Greece. The inhabitants of Mycenae and other prehistoric sites did not burn their dead, so far as we know, but buried them with the belongings which they had used and valued in life. Members of rich or princely families were often decked with gold ornaments and diadems, and the face covered with a gold mask moulded to resemble the features. Reproductions of some of the objects found in graves at Mycenae are in Case T in the First Room, and in the center of the same room is a reproduction of a stone sarcophagus from Hagia Triada in Crete, decorated with painted scenes representing a funerary sacrifice.

The people of the Homeric poems burned their dead and buried the ashes beneath a mound. Both ways of disposing of the body continued in common use in Greece, the choice resting with the family of the deceased. Cremation was more costly than burial, and so was practised less frequently by the poorer classes. At all periods both Greeks and Romans attached great importance to the proper performance of funeral rites, as they were believed to affect the happiness of the soul in the world of the dead.

FIG. 146. MOURNERS AT A BIER. TERRACOTTA RELIEF

FIG. 147. POET ON HIS BIER (?) TERRACOTTA PLATE

The body was prepared for burial by the women of the family, who anointed it with oil and perfumes, and clothed it in the dress of common life, usually of white.

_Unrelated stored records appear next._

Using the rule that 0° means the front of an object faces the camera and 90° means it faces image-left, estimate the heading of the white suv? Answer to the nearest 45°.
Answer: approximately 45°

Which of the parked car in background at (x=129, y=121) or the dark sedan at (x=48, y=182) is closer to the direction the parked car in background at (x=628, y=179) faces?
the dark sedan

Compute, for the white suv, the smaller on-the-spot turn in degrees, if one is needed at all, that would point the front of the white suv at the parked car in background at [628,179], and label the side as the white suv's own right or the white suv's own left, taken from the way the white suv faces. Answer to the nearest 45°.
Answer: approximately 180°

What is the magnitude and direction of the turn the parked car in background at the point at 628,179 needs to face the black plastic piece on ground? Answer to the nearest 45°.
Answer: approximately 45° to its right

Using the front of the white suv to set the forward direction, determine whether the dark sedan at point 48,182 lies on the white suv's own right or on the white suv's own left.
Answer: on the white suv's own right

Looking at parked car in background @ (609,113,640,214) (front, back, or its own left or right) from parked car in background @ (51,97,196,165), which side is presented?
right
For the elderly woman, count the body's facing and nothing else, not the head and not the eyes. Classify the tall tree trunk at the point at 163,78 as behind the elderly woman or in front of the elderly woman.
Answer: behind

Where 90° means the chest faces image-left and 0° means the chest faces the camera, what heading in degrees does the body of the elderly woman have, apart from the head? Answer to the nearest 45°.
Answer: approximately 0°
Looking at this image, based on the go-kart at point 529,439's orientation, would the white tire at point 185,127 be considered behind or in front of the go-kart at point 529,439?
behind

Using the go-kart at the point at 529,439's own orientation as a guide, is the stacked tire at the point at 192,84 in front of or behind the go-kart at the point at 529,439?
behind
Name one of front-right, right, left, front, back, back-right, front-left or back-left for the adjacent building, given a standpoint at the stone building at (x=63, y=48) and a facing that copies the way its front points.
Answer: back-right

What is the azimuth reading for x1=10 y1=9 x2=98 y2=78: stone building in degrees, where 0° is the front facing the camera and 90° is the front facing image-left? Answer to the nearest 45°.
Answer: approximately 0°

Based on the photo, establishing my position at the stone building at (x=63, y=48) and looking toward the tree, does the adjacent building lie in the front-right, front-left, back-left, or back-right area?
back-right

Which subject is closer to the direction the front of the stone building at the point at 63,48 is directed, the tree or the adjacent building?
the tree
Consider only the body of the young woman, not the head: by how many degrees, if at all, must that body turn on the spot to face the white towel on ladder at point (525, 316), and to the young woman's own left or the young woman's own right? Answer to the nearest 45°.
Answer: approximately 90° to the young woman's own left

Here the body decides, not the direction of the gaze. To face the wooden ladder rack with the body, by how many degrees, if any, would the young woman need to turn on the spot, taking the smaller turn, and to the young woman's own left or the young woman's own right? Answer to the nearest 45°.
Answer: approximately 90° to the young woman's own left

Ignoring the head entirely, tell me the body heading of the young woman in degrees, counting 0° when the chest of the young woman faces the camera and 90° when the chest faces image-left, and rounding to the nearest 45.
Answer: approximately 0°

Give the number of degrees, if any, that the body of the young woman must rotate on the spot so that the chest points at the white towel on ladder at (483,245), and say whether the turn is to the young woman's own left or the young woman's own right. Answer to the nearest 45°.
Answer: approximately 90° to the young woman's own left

A wreath of flowers, or of laurel, olive, or ivy was placed on the head, or in its stead a wreath of gold leaves. Before the funeral the dead was laid on a couch in the central hall of the house, with his feet toward the house door. His relatives and friends came to pay their last respects, and the funeral dirge was sung. An interesting terracotta relief from Attica on the north wall of the Second Room represents such an occasion. The women standing by the bier are tearing their hair as they raise their voices in the lament ([fig. 146]). The same scene is frequent on certain kinds of Greek pottery, notably the great Dipylon vases of the eighth century B.C., which were used as grave monuments. There are two Dipylon vases in the Second Room in Cases G and L ([fig. 148]). On the upper band of each is a scene showing a dead man on a bier surrounded by his family (see [head-band, p. 121]). An interesting plate in Case K in the same room is decorated with a scene which seems to represent a poet on a funeral couch with a wreath about his head and his lyre hanging on the wall above ([fig. 147]).